■ **課題の内容**:
**a)** 課題文のうち「親子で争わない生前整理」から「てしまうこともよくあります。」までを、両端の語句も含めて一字一句そのまま書き写してください。
**b)** 課題文によると、実家の片付けの相談が例年増えるのはどの時期ですか。

-------- 課題文

インテリア
2021年1月15日更新
三つの整理で仲良く片付け|暮らしが変わるホームステージング[3]
定年前後、今後の暮らしに備えて、家の中の棚卸しが必要になる。生前整理をする「シニアホームステージング」だ。親の思いを尊重した三つの整理で、親子が仲良く片付けられるようになる。
文/野口幸恵(一般社団法人日本ホームステージング協会理事)
親子で争わない生前整理
ケンカになることも
例年、お正月やお盆休み明けは、「床にも、階段にも物があふれ、つまずいて転んだら大変。台所も物だらけで火災にでもなったらどうしよう」といった、実家の片付けの相談が増える時期になります。
久しぶりに帰省したら、きれい好きだった母が全く整理できず、家の中が大変なことになっているのを見て、お子さんとして心配になるのはもっともなことです。
親子で一緒に片付けようとしても、親自身が気に入って買ったもの、思い出がつまったものを捨てるのは簡単ではありません。結局、「もう口出ししないで! 帰ってこないで!」のケンカになってしまうこともよくあります。
片付けのプロでもこの生前整理は難敵。片付けたいと思っていない人の物を片付けさせようとしているのですから。

----------------
-------- 提供情報

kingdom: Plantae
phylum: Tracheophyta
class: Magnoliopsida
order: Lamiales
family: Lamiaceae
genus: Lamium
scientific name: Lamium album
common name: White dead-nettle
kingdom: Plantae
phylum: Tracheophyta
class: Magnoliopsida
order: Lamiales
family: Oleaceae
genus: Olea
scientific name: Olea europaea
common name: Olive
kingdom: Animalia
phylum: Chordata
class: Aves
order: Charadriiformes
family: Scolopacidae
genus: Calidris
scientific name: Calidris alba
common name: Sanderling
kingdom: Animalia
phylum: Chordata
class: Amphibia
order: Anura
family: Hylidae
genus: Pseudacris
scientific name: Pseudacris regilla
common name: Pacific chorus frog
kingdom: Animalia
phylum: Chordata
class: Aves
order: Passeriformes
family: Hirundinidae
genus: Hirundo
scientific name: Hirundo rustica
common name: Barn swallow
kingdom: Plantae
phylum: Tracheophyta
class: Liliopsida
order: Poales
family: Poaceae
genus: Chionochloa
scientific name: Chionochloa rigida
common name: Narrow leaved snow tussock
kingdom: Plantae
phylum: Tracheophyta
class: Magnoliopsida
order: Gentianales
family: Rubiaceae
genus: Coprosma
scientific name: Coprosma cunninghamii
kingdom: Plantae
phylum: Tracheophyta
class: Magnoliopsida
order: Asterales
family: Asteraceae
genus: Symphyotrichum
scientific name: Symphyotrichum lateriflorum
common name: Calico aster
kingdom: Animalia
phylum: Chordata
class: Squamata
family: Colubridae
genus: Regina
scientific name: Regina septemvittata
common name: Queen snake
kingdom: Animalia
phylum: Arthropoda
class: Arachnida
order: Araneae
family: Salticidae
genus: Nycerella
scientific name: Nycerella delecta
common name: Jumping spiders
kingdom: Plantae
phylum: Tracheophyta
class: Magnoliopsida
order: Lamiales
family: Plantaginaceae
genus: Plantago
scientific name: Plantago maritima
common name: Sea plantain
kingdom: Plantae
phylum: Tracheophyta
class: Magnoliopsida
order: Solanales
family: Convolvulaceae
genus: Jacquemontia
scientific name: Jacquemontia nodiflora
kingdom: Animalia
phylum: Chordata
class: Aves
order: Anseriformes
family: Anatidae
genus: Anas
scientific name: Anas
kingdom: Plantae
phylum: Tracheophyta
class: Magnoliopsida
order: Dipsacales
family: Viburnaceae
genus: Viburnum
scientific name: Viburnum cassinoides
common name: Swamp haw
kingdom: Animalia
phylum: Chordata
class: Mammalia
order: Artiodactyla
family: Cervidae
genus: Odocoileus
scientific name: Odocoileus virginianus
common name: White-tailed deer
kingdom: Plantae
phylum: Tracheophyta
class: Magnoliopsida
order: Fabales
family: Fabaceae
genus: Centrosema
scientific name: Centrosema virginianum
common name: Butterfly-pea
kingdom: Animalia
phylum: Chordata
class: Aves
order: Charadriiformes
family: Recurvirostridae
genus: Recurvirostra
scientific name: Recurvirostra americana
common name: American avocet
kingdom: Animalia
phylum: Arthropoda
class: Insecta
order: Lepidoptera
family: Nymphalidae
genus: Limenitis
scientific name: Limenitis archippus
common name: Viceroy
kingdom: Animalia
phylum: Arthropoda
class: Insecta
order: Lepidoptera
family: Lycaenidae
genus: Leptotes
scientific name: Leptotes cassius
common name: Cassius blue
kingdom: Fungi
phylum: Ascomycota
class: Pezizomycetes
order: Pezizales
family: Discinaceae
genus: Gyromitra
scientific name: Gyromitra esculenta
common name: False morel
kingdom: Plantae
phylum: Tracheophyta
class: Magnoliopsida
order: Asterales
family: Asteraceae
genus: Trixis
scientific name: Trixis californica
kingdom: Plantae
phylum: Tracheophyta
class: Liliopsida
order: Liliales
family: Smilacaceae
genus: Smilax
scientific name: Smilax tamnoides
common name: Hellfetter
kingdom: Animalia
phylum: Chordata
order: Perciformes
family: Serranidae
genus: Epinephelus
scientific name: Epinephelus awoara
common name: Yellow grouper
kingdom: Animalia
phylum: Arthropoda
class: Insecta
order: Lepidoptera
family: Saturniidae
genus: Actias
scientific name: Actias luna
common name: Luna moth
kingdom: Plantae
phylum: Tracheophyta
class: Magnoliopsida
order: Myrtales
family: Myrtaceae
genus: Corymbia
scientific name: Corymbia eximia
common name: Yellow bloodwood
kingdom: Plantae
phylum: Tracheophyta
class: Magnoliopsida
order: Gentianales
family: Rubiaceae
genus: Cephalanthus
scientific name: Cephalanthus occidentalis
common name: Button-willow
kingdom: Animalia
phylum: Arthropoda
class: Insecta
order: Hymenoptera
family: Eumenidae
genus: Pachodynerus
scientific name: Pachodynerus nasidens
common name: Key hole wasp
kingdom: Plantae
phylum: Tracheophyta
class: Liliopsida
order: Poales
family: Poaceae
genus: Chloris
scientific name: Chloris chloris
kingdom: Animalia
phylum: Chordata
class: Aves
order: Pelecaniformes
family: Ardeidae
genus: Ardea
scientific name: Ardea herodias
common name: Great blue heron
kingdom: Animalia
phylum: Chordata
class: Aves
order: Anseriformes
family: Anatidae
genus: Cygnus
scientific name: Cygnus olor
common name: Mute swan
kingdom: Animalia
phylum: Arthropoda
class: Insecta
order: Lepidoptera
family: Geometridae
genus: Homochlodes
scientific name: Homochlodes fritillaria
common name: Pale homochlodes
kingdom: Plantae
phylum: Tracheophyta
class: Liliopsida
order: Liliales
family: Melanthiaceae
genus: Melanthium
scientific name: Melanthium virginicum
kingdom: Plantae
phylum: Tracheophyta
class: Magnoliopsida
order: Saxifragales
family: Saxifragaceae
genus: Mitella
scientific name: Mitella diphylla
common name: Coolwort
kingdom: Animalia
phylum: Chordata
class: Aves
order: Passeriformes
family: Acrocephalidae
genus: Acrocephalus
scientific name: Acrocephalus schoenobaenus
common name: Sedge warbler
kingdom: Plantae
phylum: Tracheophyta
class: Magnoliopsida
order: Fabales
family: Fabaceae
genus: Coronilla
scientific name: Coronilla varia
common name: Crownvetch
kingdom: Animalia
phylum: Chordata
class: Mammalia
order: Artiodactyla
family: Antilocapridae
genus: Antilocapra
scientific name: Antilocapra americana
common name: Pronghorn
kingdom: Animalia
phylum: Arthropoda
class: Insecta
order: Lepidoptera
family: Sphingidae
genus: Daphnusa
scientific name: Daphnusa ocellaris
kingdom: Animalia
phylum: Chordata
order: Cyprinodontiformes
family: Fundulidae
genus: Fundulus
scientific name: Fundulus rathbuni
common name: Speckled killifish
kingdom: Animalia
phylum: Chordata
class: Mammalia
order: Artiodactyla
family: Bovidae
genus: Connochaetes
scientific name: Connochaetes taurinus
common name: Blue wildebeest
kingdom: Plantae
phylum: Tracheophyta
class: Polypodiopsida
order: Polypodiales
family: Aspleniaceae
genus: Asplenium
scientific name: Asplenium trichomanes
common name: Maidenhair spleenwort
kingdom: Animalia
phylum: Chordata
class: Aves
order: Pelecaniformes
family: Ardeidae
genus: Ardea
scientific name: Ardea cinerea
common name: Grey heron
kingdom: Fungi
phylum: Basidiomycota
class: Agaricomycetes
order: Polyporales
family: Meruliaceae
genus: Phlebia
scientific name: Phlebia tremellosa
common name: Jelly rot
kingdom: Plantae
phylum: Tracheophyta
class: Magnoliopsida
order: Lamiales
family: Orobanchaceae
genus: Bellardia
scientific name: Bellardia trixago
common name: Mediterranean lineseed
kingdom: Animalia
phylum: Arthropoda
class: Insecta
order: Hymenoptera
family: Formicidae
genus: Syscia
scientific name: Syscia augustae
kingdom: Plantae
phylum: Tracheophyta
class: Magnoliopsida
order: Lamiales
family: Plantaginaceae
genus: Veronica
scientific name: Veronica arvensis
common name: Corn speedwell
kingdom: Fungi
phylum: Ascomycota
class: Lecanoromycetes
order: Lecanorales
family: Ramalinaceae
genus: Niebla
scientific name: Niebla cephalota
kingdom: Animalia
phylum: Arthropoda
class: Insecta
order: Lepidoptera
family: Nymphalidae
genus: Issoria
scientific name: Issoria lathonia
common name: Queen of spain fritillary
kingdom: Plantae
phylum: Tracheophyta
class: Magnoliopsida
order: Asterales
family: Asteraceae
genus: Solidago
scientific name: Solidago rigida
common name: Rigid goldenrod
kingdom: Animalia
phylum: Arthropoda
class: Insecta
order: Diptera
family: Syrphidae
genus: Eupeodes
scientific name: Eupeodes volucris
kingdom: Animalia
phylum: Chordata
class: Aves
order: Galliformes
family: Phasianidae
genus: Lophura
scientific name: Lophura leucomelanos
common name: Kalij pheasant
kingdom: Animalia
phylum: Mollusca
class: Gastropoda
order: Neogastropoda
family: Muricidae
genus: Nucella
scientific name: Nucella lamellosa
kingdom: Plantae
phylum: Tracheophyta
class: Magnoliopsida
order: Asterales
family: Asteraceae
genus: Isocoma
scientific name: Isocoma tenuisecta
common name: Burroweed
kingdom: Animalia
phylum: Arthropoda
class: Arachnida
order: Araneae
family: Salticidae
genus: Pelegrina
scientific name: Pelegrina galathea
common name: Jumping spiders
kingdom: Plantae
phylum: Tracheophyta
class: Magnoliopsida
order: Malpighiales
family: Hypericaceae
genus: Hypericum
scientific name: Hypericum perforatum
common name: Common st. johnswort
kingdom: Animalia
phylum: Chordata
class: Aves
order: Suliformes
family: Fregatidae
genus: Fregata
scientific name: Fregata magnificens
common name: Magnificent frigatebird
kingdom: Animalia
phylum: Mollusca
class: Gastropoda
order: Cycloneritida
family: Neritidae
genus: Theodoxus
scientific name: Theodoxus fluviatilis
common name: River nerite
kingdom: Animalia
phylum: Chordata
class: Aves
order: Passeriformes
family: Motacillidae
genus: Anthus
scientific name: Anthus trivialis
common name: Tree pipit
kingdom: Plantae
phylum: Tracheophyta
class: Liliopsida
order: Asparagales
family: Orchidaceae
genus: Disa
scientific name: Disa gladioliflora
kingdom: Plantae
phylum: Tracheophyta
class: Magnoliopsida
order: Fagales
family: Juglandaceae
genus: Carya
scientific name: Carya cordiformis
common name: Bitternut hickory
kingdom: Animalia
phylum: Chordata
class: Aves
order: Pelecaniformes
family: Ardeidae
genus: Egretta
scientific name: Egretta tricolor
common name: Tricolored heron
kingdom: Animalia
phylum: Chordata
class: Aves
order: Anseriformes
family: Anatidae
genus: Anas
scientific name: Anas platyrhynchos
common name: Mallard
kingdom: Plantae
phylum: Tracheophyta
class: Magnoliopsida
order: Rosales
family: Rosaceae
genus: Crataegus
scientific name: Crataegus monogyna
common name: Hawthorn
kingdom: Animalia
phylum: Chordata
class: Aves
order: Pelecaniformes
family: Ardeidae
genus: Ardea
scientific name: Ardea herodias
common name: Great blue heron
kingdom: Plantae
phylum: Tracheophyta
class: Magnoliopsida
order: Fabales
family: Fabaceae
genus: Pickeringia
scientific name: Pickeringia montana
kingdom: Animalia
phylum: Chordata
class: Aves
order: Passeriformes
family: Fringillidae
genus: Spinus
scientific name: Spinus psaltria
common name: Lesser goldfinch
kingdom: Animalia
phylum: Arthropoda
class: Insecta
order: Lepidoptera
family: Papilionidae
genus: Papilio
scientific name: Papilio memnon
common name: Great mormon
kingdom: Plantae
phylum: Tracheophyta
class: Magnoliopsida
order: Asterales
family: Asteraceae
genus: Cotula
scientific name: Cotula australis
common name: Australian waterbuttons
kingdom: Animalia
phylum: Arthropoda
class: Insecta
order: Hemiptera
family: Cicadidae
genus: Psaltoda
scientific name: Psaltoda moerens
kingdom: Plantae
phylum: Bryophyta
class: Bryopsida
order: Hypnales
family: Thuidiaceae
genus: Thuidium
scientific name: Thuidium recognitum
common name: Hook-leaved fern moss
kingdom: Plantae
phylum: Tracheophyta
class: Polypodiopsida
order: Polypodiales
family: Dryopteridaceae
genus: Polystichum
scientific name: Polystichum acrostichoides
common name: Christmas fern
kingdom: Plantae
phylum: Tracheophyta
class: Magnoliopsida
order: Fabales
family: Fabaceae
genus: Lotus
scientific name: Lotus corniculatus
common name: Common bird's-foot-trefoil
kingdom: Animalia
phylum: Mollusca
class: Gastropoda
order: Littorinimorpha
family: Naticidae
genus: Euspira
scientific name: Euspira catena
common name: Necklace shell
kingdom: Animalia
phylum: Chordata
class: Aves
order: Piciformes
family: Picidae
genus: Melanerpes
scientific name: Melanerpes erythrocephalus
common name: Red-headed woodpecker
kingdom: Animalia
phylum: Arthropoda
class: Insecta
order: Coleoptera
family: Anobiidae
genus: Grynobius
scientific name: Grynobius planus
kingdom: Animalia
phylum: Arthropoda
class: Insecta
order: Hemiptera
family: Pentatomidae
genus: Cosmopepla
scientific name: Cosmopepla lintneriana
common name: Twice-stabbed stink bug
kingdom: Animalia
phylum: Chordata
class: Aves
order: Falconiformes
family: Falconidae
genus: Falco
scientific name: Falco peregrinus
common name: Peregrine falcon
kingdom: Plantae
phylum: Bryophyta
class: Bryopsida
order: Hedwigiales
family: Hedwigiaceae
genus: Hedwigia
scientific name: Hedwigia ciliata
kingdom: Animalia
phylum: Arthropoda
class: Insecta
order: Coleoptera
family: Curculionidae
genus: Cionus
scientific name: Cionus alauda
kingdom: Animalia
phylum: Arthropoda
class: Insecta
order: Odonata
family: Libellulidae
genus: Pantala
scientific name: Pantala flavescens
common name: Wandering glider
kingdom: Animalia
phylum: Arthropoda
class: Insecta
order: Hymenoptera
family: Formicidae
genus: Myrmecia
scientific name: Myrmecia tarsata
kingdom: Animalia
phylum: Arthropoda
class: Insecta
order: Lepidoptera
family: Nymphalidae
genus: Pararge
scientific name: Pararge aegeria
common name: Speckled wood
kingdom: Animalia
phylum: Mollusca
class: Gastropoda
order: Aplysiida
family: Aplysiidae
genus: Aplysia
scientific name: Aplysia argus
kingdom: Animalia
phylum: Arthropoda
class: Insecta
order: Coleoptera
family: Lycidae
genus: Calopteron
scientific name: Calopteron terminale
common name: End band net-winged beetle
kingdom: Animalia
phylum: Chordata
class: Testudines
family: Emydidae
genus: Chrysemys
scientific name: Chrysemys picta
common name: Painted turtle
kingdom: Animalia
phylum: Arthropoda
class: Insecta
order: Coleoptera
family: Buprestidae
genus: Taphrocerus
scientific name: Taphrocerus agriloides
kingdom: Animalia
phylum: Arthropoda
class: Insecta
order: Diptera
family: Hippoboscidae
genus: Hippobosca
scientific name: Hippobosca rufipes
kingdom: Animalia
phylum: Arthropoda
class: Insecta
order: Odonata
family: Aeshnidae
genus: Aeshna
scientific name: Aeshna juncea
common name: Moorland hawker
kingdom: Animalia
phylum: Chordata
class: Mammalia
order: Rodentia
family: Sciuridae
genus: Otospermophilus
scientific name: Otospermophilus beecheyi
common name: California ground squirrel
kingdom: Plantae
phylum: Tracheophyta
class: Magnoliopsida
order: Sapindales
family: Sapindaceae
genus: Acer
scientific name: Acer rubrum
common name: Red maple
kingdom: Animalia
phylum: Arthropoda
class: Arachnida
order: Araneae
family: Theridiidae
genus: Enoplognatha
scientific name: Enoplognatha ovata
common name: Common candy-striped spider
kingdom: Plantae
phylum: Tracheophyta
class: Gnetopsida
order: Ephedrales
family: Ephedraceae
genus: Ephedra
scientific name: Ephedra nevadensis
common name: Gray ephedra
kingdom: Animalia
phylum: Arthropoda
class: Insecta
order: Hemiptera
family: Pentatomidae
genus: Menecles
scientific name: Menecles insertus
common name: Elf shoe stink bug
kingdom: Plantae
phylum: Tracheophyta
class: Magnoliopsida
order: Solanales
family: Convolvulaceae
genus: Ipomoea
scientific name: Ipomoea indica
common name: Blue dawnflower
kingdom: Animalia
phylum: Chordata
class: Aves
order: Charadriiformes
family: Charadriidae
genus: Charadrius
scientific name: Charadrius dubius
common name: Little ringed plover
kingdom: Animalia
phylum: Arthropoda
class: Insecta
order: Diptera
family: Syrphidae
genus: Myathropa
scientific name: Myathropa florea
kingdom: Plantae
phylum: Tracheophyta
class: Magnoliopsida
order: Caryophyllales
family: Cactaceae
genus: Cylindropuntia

----------------

■ **課題の解答**:
**a)**
親子で争わない生前整理
ケンカになることも
例年、お正月やお盆休み明けは、「床にも、階段にも物があふれ、つまずいて転んだら大変。台所も物だらけで火災にでもなったらどうしよう」といった、実家の片付けの相談が増える時期になります。
久しぶりに帰省したら、きれい好きだった母が全く整理できず、家の中が大変なことになっているのを見て、お子さんとして心配になるのはもっともなことです。
親子で一緒に片付けようとしても、親自身が気に入って買ったもの、思い出がつまったものを捨てるのは簡単ではありません。結局、「もう口出ししないで! 帰ってこないで!」のケンカになってしまうこともよくあります。

**b)** お正月やお盆休み明けです。